What is surprising, at least to me, is that in spite of our math struggles, we’re still so numbers-oriented.  This year alone…

  • Hollywood invented a new unit of time, the Kardashian.  1 K=72 days.  (Consult this calculator to help you determine how many Kardashians you and your spouse have been together.)
  • In politics, the “we are the 99%” movement was born out of frustration with wealth inequality, only to be countered by the “we are the 53%” movement protesting income tax inequality.
  • On the Internet, there’s Klout, which managed to rub quite a few people the wrong way by tweaking a few formulas.

Numbers are everywhere. Your Facebook friends. Your weight. Your website’s hits. Your age. Everyone has a number they obsess over. But what if those numbers are meaningless?

Now, I’m a numbers guy working in a numbers-oriented field (marketing research). And I’m a big proponent of data-supported decision making. But the problem with numbers, whether it’s Klout scores or customer survey data or political movements or SEO stats or anything else, is when the number starts obscuring the meaning.

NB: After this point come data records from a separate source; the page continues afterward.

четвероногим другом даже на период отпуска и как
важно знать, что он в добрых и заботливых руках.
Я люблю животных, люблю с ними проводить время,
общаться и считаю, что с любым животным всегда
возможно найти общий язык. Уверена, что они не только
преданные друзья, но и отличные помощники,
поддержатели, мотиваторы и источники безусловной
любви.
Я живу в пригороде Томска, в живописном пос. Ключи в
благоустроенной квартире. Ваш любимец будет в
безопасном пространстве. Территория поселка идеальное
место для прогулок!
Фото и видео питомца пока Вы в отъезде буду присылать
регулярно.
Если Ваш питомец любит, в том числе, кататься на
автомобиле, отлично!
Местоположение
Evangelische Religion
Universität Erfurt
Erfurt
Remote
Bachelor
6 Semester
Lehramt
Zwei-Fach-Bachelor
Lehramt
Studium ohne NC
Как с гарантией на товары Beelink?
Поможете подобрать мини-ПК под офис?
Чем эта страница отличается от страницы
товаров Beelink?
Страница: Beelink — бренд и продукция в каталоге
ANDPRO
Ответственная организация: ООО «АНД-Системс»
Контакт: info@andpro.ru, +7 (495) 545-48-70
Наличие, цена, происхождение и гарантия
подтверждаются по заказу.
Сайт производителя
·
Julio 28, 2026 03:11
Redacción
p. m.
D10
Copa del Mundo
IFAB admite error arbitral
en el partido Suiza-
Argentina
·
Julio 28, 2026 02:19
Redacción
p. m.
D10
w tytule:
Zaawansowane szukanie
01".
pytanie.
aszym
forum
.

Klout’s an interesting case study because they made a well-intentioned attempt to create a more transparent, more accurate measurement of online influence.  But the results – including lower scores for some major influencers, seemingly inconsistent scores across accounts, and troubling tips on how to improve your score – caused many to call the entire system into question. In other words, an attempt to make the number more meaningful backfired.

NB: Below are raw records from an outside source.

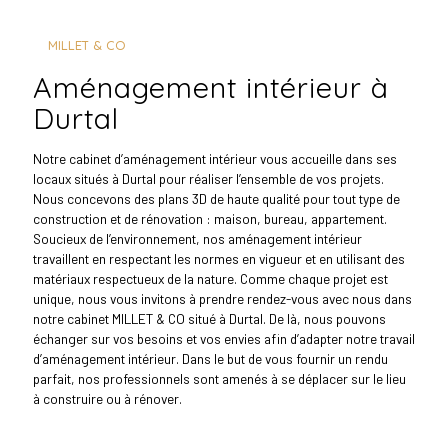
MILLET & CO
aménagement intérieur à
Durtal
Notre cabinet d’aménagement intérieur vous accueille dans ses
locaux situés à Durtal pour réaliser l’ensemble de vos projets.
Nous concevons des plans 3D de haute qualité pour tout type de
construction et de rénovation : maison, bureau, appartement.
Soucieux de l’environnement, nos aménagement intérieur
travaillent en respectant les normes en vigueur et en utilisant des
matériaux respectueux de la nature. Comme chaque projet est
unique, nous vous invitons à prendre rendez-vous avec nous dans
notre cabinet MILLET & CO situé à Durtal. De là, nous pouvons
échanger sur vos besoins et vos envies afin d’adapter notre travail
d’aménagement intérieur. Dans le but de vous fournir un rendu
parfait, nos professionnels sont amenés à se déplacer sur le lieu
à construire ou à rénover.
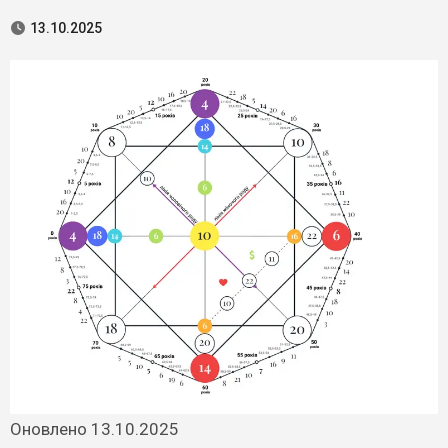
13.10.2025
Оновлено 13.10.2025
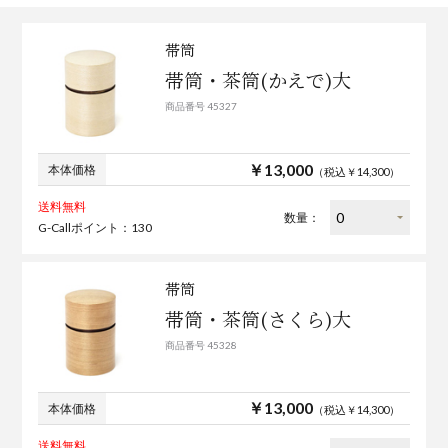
帯筒
帯筒・茶筒(かえで)大
商品番号 45327
￥13,000
本体価格
（税込￥14,300）
送料無料
数量：
G-Callポイント：130
帯筒
帯筒・茶筒(さくら)大
商品番号 45328
￥13,000
本体価格
（税込￥14,300）
送料無料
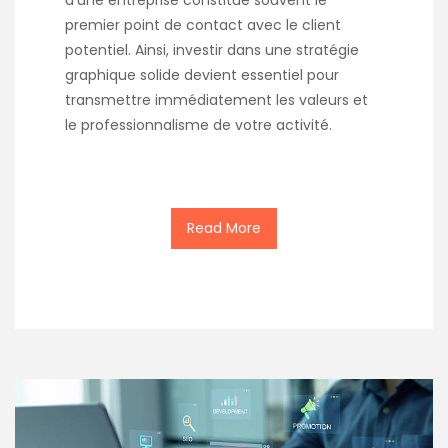
d’une entreprise constitue souvent le
premier point de contact avec le client
potentiel. Ainsi, investir dans une stratégie
graphique solide devient essentiel pour
transmettre immédiatement les valeurs et
le professionnalisme de votre activité.
Read More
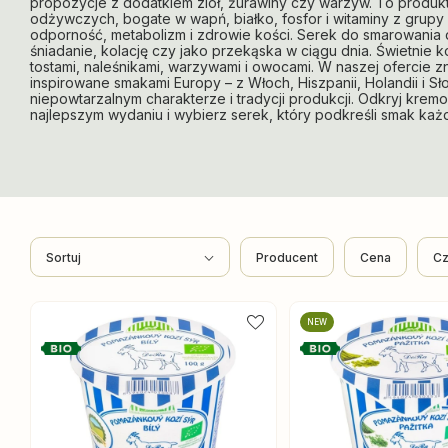
propozycje z dodatkiem ziół, żurawiny czy warzyw. To produkt
odżywczych, bogate w wapń, białko, fosfor i witaminy z grupy 
odporność, metabolizm i zdrowie kości. Serek do smarowania
śniadanie, kolację czy jako przekąska w ciągu dnia. Świetnie
tostami, naleśnikami, warzywami i owocami. W naszej ofercie z
inspirowane smakami Europy – z Włoch, Hiszpanii, Holandii i Sł
niepowtarzalnym charakterze i tradycji produkcji. Odkryj kre
najlepszym wydaniu i wybierz serek, który podkreśli smak każ
Sortuj
Producent
Cena
Cz
NEW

(As an aside… I find it interesting that complaints tended to center on the scores and not the Klout Style. Sure, if they recalibrate their formulas, I’d expect some fluctuations in scores. But the Klout Style is supposedly a description of my online persona: the Socializer, the Observer, the Specialist, etc.  To me, the big credibility question isn’t why my score dropped 12 points, it’s how my online personality supposedly changed overnight.)

But let’s say the formulas hadn’t changed and the old algorithms were still cranking out the same old scores. What did that number really tell you? Do you even know how it was calculated? Or were you just focused on making sure your score rose instead of fell?

Or what if you’re a waiter bringing home $30,000 a year. How well can you relate to the banker making $300,000 a year? Does it really matter that you are both part of the “99%”?

Or let’s say you’re an executive who likes the Net Promoter Score approach. If your score is a 30, do you throw a party or hit the panic button? Does it matter how you got to that 30 (“30 minus 0” versus “60 minus 30”)? Or are you just hoping for a better result than last year’s study?

We are attracted to numbers because they seem so definite, so black-and-white, so unquestionable. But the danger of numbers lies in their simplicity, and in the fact that they enable and encourage a single-minded focus.

So the next time you find yourself fixated on a number, do yourself a favor. Stop thinking about the number and start thinking about the math behind it. Where does the number come from? Can you impact the variables in the formula? Is the number really relevant for your specific situation?

Who knows, maybe you’ll find you have one less thing to worry about. Which means you can dedicate all that mental energy to something else.

Like figuring out presents for five Kardashiversaries every year.